# [TASK ITEM]
Run through the records and show each line that includes the string "Anmeldung".

# [Records from a data source]
· · · ·
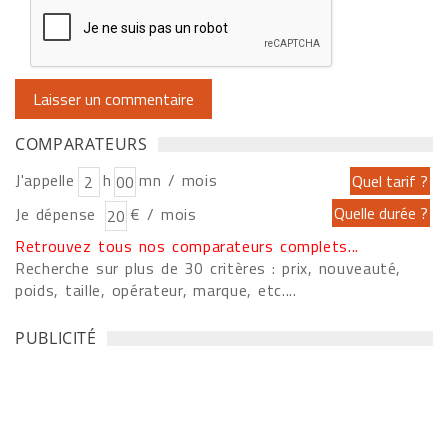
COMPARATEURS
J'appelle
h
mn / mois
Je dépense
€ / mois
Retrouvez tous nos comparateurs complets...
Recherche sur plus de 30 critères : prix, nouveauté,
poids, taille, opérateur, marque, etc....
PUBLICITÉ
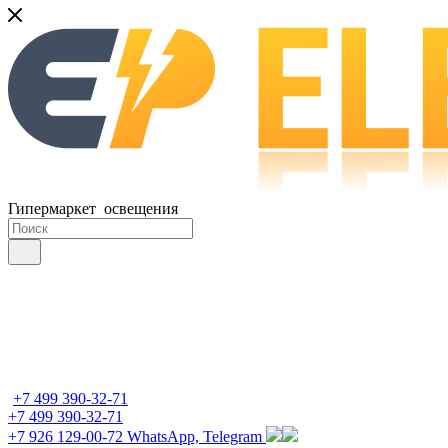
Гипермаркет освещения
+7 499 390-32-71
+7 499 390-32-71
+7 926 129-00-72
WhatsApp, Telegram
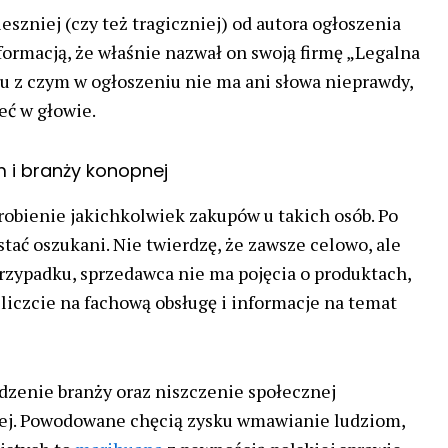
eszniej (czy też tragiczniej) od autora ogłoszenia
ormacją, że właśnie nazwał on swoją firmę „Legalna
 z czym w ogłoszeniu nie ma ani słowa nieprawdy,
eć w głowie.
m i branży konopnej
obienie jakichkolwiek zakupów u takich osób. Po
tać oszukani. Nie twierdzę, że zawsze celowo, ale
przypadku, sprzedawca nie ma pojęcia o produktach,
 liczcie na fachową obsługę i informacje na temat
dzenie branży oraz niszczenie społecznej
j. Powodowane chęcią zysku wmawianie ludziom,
· · · ·
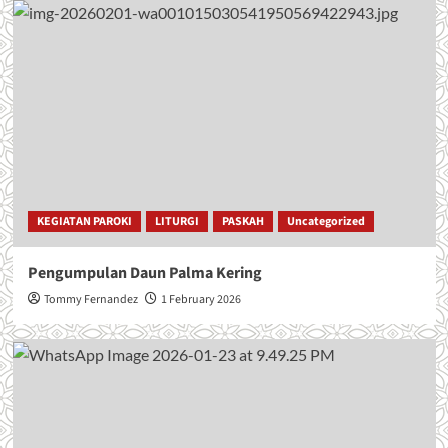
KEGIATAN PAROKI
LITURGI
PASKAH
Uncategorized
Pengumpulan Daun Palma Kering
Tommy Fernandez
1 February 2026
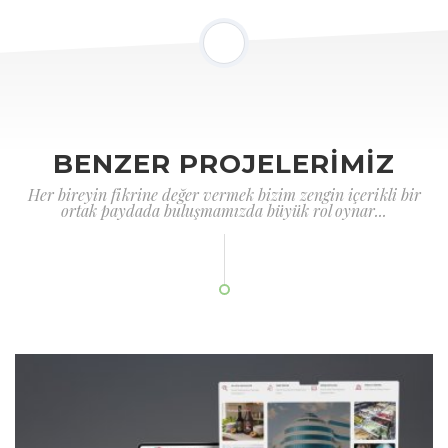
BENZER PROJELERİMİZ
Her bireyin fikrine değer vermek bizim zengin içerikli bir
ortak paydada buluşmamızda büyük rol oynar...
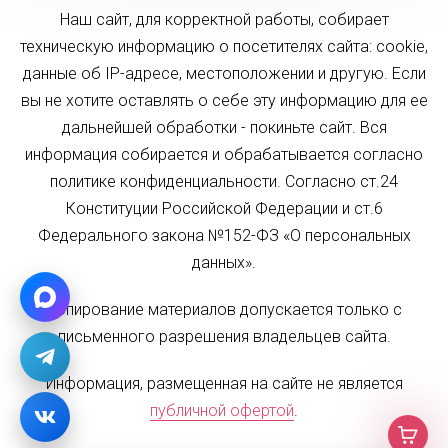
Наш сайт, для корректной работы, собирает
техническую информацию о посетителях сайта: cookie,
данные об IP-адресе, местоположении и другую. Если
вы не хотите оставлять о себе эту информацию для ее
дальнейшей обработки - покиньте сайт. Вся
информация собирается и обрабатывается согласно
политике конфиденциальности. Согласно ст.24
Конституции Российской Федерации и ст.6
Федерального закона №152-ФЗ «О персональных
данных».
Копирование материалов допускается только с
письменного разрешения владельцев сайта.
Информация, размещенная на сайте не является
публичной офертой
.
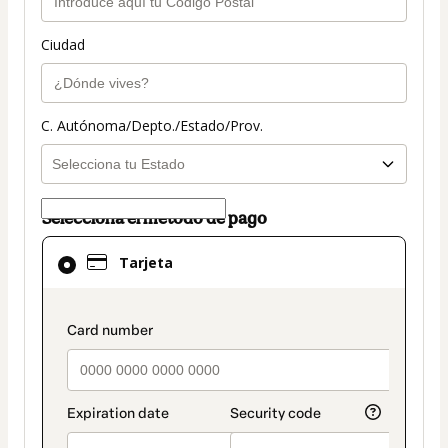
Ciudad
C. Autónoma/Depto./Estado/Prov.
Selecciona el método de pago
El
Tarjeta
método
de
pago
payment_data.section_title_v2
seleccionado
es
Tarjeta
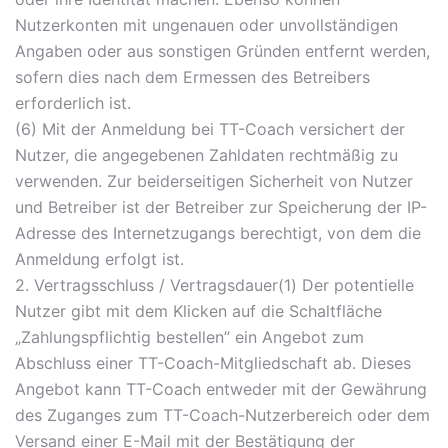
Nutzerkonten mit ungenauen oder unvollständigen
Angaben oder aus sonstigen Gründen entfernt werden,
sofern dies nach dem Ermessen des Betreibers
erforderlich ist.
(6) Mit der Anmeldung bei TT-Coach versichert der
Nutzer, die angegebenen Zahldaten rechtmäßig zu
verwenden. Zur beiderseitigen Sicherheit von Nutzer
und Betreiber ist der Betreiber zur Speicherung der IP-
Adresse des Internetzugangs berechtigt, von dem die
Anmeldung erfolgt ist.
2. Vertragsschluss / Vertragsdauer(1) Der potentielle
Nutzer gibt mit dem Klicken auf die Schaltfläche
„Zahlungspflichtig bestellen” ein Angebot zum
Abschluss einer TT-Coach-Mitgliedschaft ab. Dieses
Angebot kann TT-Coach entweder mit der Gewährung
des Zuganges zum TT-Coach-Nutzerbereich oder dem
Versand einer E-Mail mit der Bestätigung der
· · · ·
# [SOLUTION]
(6) Mit der Anmeldung bei TT-Coach versichert der
Anmeldung erfolgt ist.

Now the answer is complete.